Published on 29 January, the Scottish and UK Governments’ policy response to the ban on single-use vape products stated that ministers “have not considered the views of any organisation or individual that disclosed links to the tobacco industry”.
This is despite organisations such as the SGF and British American Tobacco (BAT) putting forward more constructive responses as opposed to an outright ban on the matter.
Pete Cheema, chief executive at the SGF, said: “SGF represents the whole of the Scottish convenience sector, from the smallest city shop to essential rural stores that are lifelines for their community. Yet our views have been entirely ignored.
“It is true that our members sell tobacco products, but that makes their concerns even more valid – whether it’s an increase in illicit trade, more potential for flashpoints when serving customers, or the practicalities of delivering these policies in-store.
“Ministers received 28,000 responses to their consultation, which were analysed at break-neck speed, yet the views of SGF and many Scottish retailers have been expunged from the records. That’s not right, or democratic.

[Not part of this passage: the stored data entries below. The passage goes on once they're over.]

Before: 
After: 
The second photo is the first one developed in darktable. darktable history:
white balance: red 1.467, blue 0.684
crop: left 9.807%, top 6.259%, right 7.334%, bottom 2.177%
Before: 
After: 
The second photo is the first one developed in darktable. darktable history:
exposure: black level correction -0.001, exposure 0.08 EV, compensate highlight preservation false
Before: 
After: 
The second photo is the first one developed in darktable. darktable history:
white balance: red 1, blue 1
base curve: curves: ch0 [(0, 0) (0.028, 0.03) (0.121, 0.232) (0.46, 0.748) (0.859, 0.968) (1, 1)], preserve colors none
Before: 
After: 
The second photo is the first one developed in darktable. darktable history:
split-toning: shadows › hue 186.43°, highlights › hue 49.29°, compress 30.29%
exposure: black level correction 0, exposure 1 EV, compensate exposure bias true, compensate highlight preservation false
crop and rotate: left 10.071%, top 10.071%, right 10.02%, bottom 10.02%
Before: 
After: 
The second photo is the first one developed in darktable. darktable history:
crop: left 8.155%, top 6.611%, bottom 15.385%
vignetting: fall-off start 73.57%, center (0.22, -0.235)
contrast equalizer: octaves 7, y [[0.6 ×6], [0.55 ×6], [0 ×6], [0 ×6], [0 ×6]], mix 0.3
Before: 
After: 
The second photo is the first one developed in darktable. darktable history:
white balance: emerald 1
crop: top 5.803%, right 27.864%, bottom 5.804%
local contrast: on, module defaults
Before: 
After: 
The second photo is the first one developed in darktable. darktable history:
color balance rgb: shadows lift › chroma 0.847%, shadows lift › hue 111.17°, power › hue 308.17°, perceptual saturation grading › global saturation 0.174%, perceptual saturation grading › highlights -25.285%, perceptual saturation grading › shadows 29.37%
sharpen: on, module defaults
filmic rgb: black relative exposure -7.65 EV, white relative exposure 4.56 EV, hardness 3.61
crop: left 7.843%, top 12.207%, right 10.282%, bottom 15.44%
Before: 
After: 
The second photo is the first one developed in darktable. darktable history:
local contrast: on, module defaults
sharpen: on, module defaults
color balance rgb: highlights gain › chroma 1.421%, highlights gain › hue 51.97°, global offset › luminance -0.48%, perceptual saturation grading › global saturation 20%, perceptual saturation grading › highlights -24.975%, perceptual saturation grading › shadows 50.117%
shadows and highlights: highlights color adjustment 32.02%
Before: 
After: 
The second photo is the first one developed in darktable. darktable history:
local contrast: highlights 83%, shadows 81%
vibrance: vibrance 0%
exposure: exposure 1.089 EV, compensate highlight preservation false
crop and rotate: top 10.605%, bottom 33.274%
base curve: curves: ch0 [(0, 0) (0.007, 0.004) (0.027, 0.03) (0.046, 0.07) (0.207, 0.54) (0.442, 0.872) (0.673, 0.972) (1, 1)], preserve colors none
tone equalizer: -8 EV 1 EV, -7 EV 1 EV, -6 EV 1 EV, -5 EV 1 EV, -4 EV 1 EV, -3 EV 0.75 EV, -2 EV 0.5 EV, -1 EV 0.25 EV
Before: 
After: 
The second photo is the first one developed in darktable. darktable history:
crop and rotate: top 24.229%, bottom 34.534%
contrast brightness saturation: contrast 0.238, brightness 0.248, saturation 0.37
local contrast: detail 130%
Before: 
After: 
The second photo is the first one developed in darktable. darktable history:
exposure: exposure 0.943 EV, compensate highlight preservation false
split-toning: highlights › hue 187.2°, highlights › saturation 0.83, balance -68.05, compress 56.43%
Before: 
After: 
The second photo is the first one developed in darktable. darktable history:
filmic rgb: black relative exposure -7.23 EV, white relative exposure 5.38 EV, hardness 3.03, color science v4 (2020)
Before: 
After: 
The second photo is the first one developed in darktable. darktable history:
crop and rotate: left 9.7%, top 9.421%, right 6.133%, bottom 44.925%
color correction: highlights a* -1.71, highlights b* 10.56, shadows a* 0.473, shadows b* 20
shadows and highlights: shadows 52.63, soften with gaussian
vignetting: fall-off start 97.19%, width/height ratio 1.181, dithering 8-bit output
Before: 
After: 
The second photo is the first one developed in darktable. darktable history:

“What is even more galling is that SGF put forward a considered balanced view on behalf of all our members, to work constructively and deliver the best outcome for both retailers and the communities they serve.”
The SGF has said that a total of 307 responses had been removed from the government consultation due to completing the declaration they have an affiliation with the tobacco industry.
Prior to Westminster’s announcement of a ban on disposable vapes, the SGF had been working with vape manufacturer Elf Bar to roll out recycling bins for disposable vapes across SGF members’ stores, helping to address environmental concerns.
BAT also called for a retail licence that would permit store owners to sell vapes, similar to ones already in place for tobacco products and alcohol.
And Imperial Brands has stated the firm made its own response to the consultation – one that has likely not been considered – stating the measures would only present further challenges to trading.
Oliver Kutz, general manager for UK & Ireland at Imperial Brands, said: “We are concerned, however, at the likely impact of removing disposable vapes, the most widely used tobacco harm reduction alternative in the UK. Not only will this reduce the accessibility of vaping products to adults seeking to quit smoking, but it will also fuel the illegal trade of unregulated products, already a sizeable problem for enforcement authorities.
“As we stated in our response to the consultation, we believe that a generational smoking ban – untested anywhere in the world – would be unworkable and unenforceable. A proven, immediate, and far simpler alternative would be to raise the legal age of sale for tobacco products to 21.”